Fragmento seleccionado:
|---|

6.10.. Segundo día – En el Congreso

  • José Carlos Mariátegui

Segundo día1  

         Ayer madrugamos.
         Nos despertamos oprimidos por una pesadilla muy fea, con el manifiesto del mayor Patiño Zamudio en una mano. Pasamos los ojos por encima de sus epígrafes. Y, muertos de susto, lo escondimos apresuradamente entre las sábanas.
         Momentos después, en la calle, inquirimos:
         —¿Qué se sabe de los pobres zapadores? ¿Han sido amarrados todos? ¿O se ha escapado uno siquiera?
         Y estuvimos a punto de caernos al suelo de sorpresa cuando nos contestaron:
         —¿Amarrados los zapadores? ¡Pero si están haciendo de las suyas todavía! Movimos la cabeza negativamente:
         —¡Esa es, sin duda alguna, una mentira de la oposición! ¡Una mentira de la oposición desalmada y vituperable!
         Y entonces nos sonrieron:
         —Es la pura verdad. Parece una mentira. Pero es la pura verdad.

|---|

Complete lo siguiente:
A – En la crónica sobre el Congreso, ¿qué documento se tiene en una mano al despertar de la pesadilla?
B – Reanude la crónica sobre el Congreso a partir del punto en que termina.

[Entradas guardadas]
|---|

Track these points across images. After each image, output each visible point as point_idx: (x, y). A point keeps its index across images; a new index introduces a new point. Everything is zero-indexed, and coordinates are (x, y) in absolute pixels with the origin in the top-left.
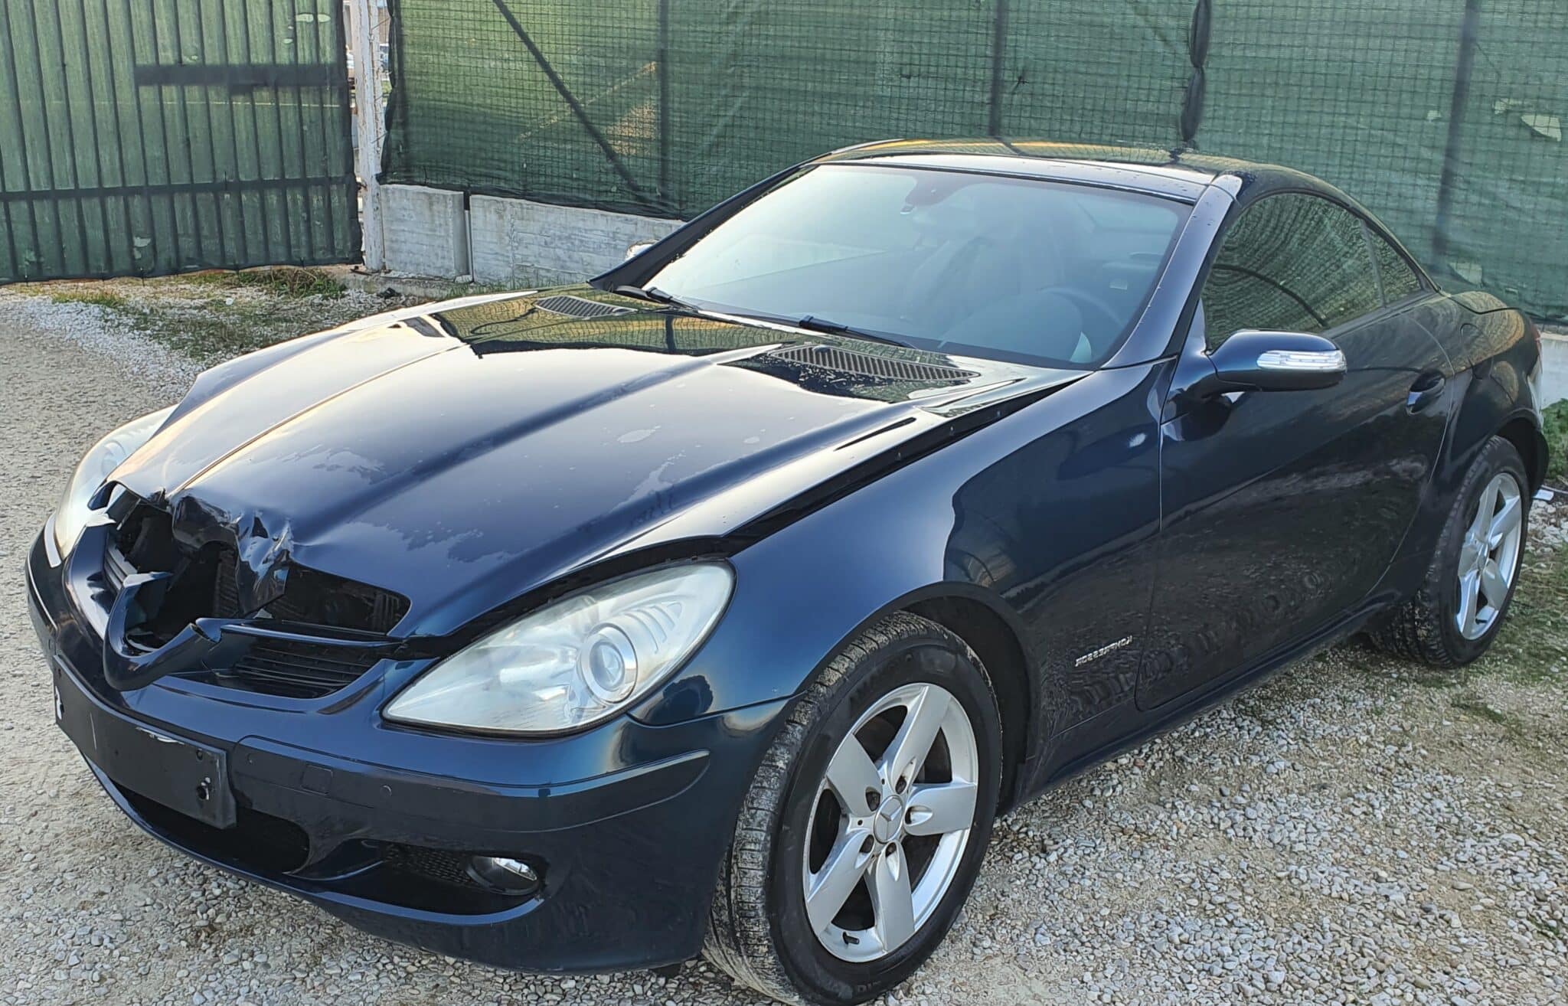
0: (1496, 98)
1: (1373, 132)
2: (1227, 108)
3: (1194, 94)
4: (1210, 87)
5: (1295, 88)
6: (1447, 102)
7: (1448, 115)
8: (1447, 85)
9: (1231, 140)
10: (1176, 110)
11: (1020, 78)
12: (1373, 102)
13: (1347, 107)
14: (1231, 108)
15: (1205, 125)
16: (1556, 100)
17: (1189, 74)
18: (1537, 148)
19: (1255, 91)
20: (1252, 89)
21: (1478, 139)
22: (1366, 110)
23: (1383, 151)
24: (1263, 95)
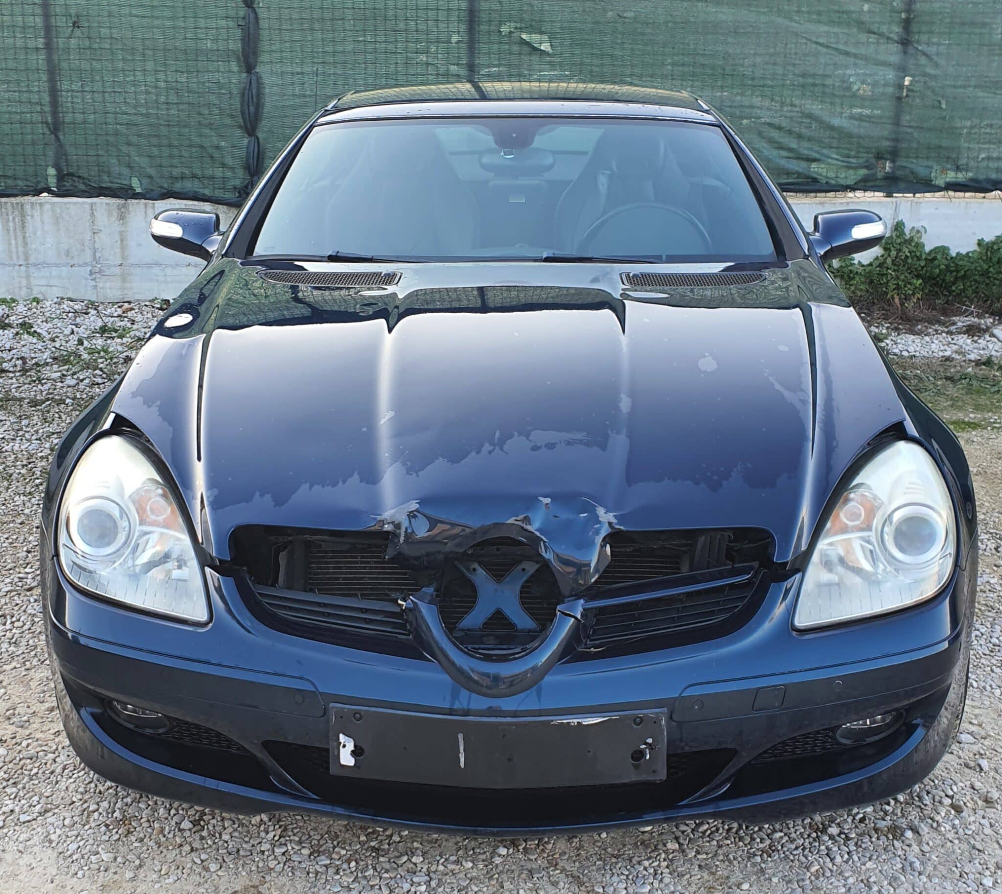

|---|

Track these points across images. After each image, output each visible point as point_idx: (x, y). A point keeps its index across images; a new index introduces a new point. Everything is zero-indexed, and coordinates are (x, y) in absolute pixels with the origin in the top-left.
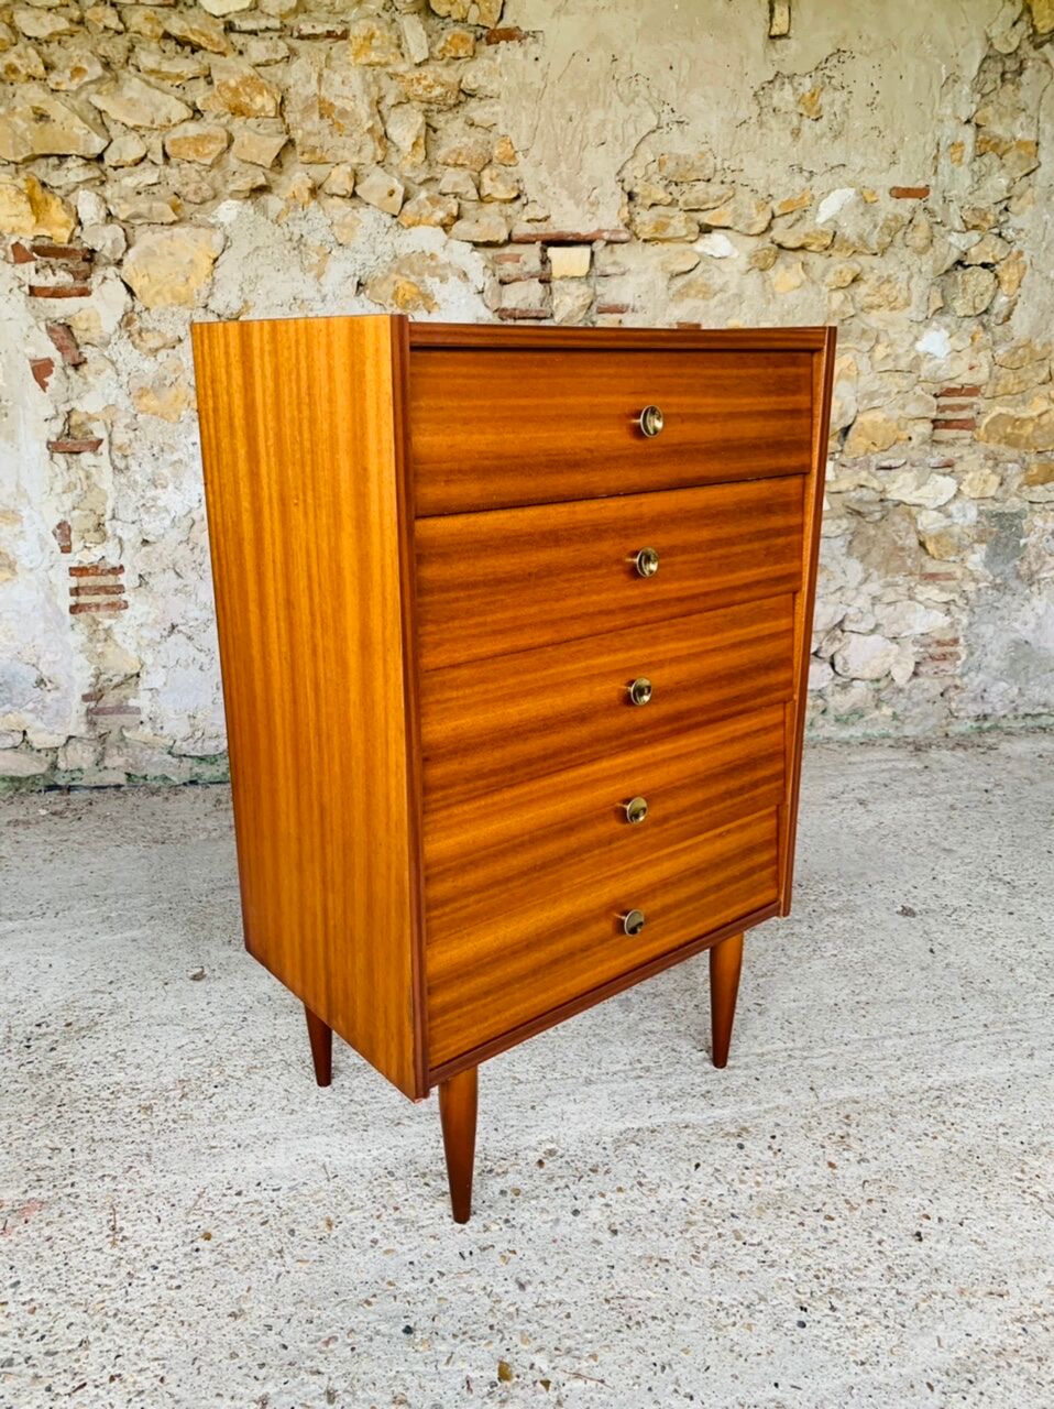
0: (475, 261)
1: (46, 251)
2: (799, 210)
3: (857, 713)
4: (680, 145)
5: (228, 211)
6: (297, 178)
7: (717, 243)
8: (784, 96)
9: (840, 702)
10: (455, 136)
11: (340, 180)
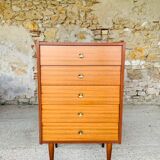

|---|

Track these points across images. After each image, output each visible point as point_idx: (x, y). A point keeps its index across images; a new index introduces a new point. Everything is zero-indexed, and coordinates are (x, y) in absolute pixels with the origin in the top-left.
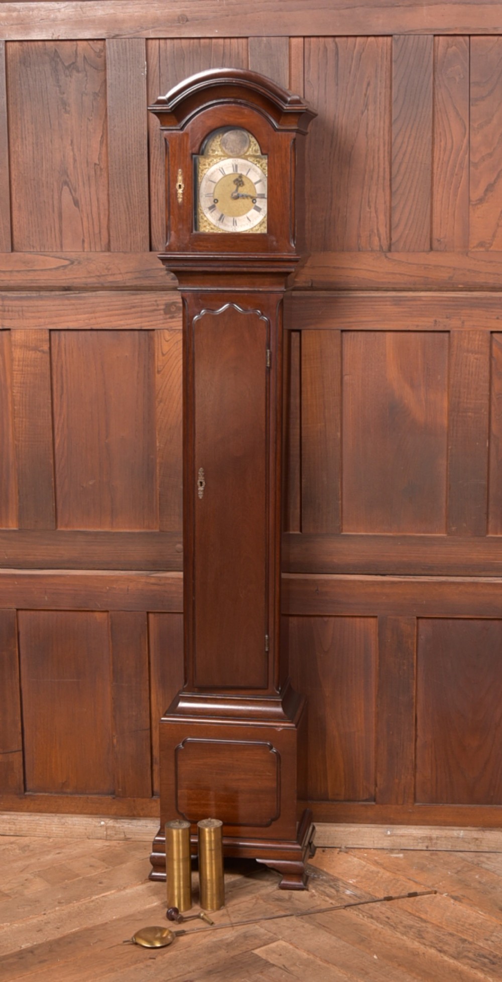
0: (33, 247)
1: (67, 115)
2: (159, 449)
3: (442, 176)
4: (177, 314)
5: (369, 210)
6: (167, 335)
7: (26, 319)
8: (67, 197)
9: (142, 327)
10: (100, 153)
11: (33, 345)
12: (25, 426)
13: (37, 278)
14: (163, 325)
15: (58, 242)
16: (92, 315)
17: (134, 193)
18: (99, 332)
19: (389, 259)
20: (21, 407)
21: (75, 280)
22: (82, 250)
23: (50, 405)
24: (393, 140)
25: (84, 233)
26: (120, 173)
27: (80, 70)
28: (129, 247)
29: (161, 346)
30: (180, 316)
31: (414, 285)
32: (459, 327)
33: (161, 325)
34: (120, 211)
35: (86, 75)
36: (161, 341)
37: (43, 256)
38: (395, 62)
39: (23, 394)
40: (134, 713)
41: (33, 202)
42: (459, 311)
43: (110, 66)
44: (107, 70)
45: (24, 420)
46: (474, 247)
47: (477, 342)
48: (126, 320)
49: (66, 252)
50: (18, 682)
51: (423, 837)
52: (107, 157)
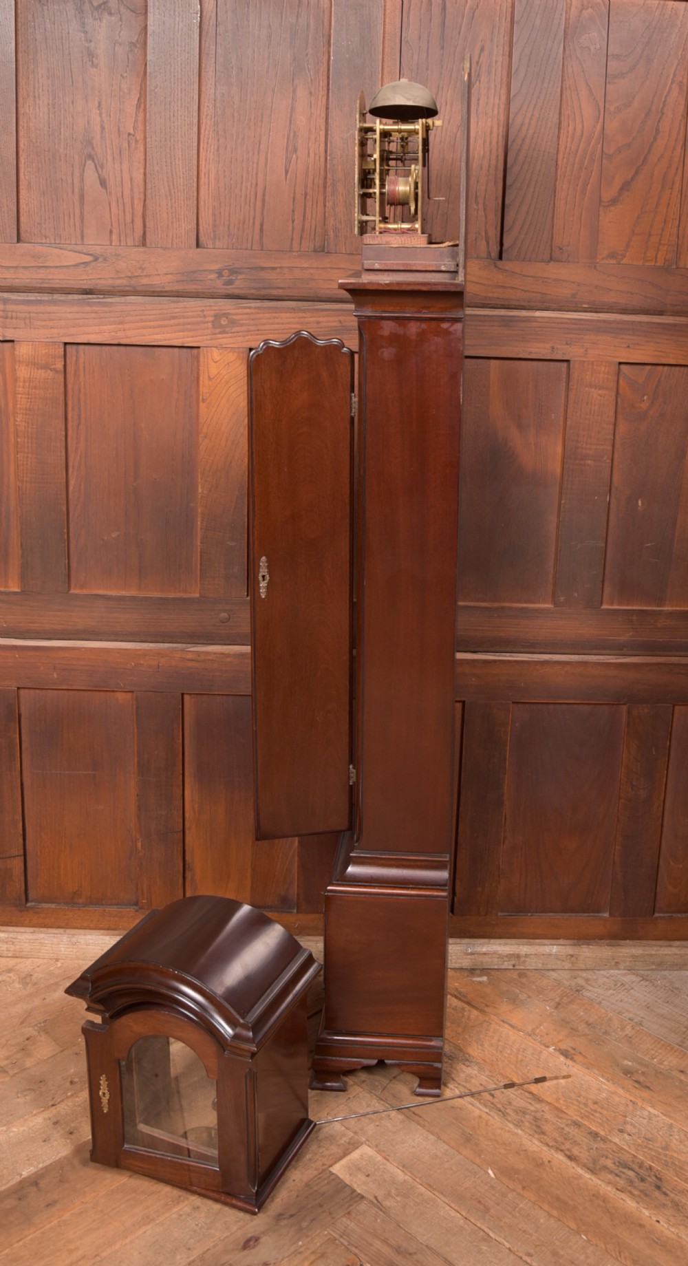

|---|

Respuestas por ejercicio:
A – El manifiesto del mayor Patiño Zamudio.

B –
         Y luego nos agregaron:
         —Además el gobierno exige que hoy mismo se suspendan las garantías individuales.
         Aquí nos pusimos a un milímetro de la locura.
         —¿Y qué tienen que ver las garantías individuales con los zapadores? ¿Para vencer a una compañía de zapadores necesita el gobierno perseguir a quienes no son zapadores ni por la psicología ni por el traje? ¿Un gobierno temerario y valiente?
         Hubimos de callarnos. Así era.
         El gobierno daba diente con diente. No porque se hubiesen alzado los militares en Ancón. No porque los militares de Ancón se llamasen únicamente la vanguardia del ejército insurrecto. No porque el mayor Patiño Zamudio le hubiese hablado a la república desde las columnas de una proclama escrita a marchas forzadas. Daba diente con diente porque tenía frío. Frío de la mala noche.
         Y el frío le hacía pedir permiso para suspender las garantías individuales.
         El frío no más.

En el Congreso  

         Tuvimos que verlo para creerlo.
         Fue necesario que el señor Pérez pidiese sesión de Congreso, fue necesario que la Cámara la acordase, fue necesario que el Congreso se reuniese y fue necesario que el señor Pardo, desde el estrado de la Presidencia, tocase un campanillazo, para que nosotros nos convenciéramos de que no nos habían engañado.
         El senador secretario leyó la moción; pero no leyó sino una firma, la del señor Pérez, para no estarse leyendo firmas toda la tarde.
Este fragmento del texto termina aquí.